SapphireSeptember · 26/06/2025 09:28

proximalhumerous · 15/06/2025 21:02

JFC, now apparently autism can be a gender.🙄

I've seen that before! Arse biscuits. 😡

Carla786 · 11/12/2025 01:21

BundleBoogie · 14/06/2025 08:57

Yes, that is how I read based on the information we have. This is the key sentence in Yael’s speech

“I was a girl until I turned 13, and then as I hit puberty all that was supposed to happen did not quite happen, or if it did happen it happened too much,”

I wonder if the quality of the novel actually warrants this rare achievement of having a debut novel win the prize? It is certainly VERY convenient for the WPF on a number of levels.

Came to this thread as I read The Safekeep just now. Imo it's excellent, and I don't think it's wrong it won the prize so far, though I'd need to read the whole shortlist to judge properly.

Otoh I am very disappointed with Wouden for propping up TWAW narrative. Intersex is not the same as trans and should not be conflated.

Carla786 · 11/12/2025 01:39

Grammarnut · 14/06/2025 11:09

I was sent the article and have posted it on another thread (it's on the thread about 'intersex' whales) and it ends with the point that DSDs are nothing to do with gender dysphoria. I felt, on reading it, that the woman in question was confused as to what she was saying - she is speaking English as a second language, I presume, which may be why she talks of 'intersex'.
I suppose there is a link between TiMs' desire for genital cosmetic surgery and that could have helped with research into DSDs and any corrective surgery needed or desired. If that's her point that's fine - but if she is supporting trans ideology then she is on less certain grounds for they are not connected. But I think she is Dutch and the Netherlands are pretty well captured by the trans cult.

Edited

I read The Safekeep recently, which I thought was very good, and looked into Wouden. She wrote the novel in English, which was apparently her first & most fluent language since, while she grew up in Israel & Netherlands with one parent from each country, this was the language her parents used to communicate.
She lives in Netherlands now though, so I imagine that could affect how she speaks, unlike writing where you have time to pick the right word. The unclear way she talks could partly be a language issue- but that may not be the only reason.

Carla786 · 11/12/2025 02:11

SionnachRuadh · 14/06/2025 13:29

I'm wondering how often the Women's Prize goes to a debut novelist.
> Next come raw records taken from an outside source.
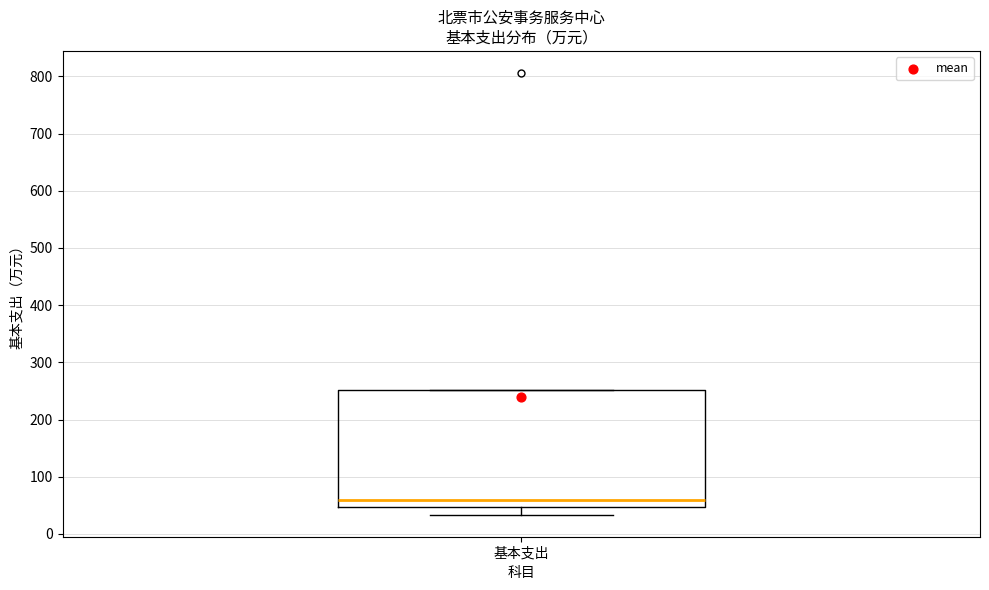

Transcribe this box plot: give where the median line is, the range the box spans, and where the two whiskers end, as read against the y-axis. The values are not printed on the chart, so give them approximately, as read against the axis.

median 60, box 50 to 250, whiskers 30 to 250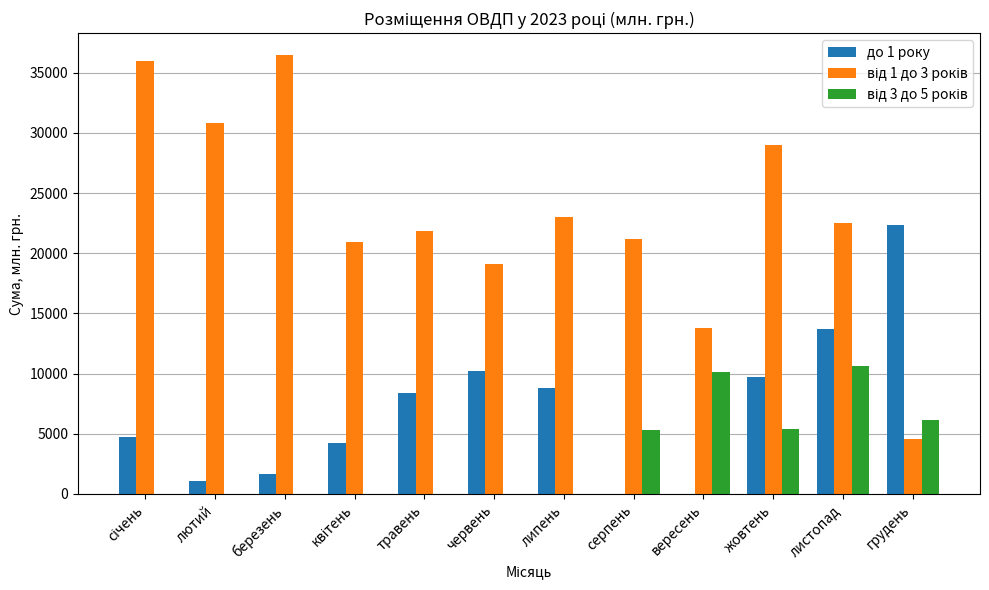

The value of до 1 року at лютий is 1075.4. True or false?

True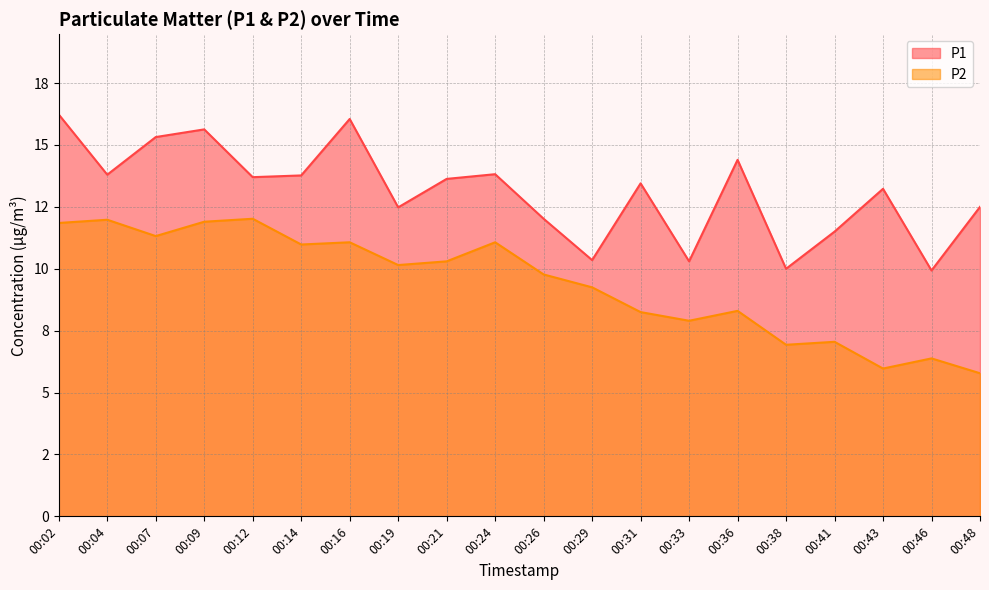

The value of P2 at 00:43 is 6.0. True or false?

True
I haven't read her book, and maybe it's really good, so perhaps I'm being cynical in wondering if an exciting identity might have helped.

I don't think I'm being at all cynical in wondering whether the Women's Prize would have got half as much coverage if the winner didn't have an exciting identity.

It is really good & I do think it deserved the prize, otoh I haven't read the rest of the shortlist.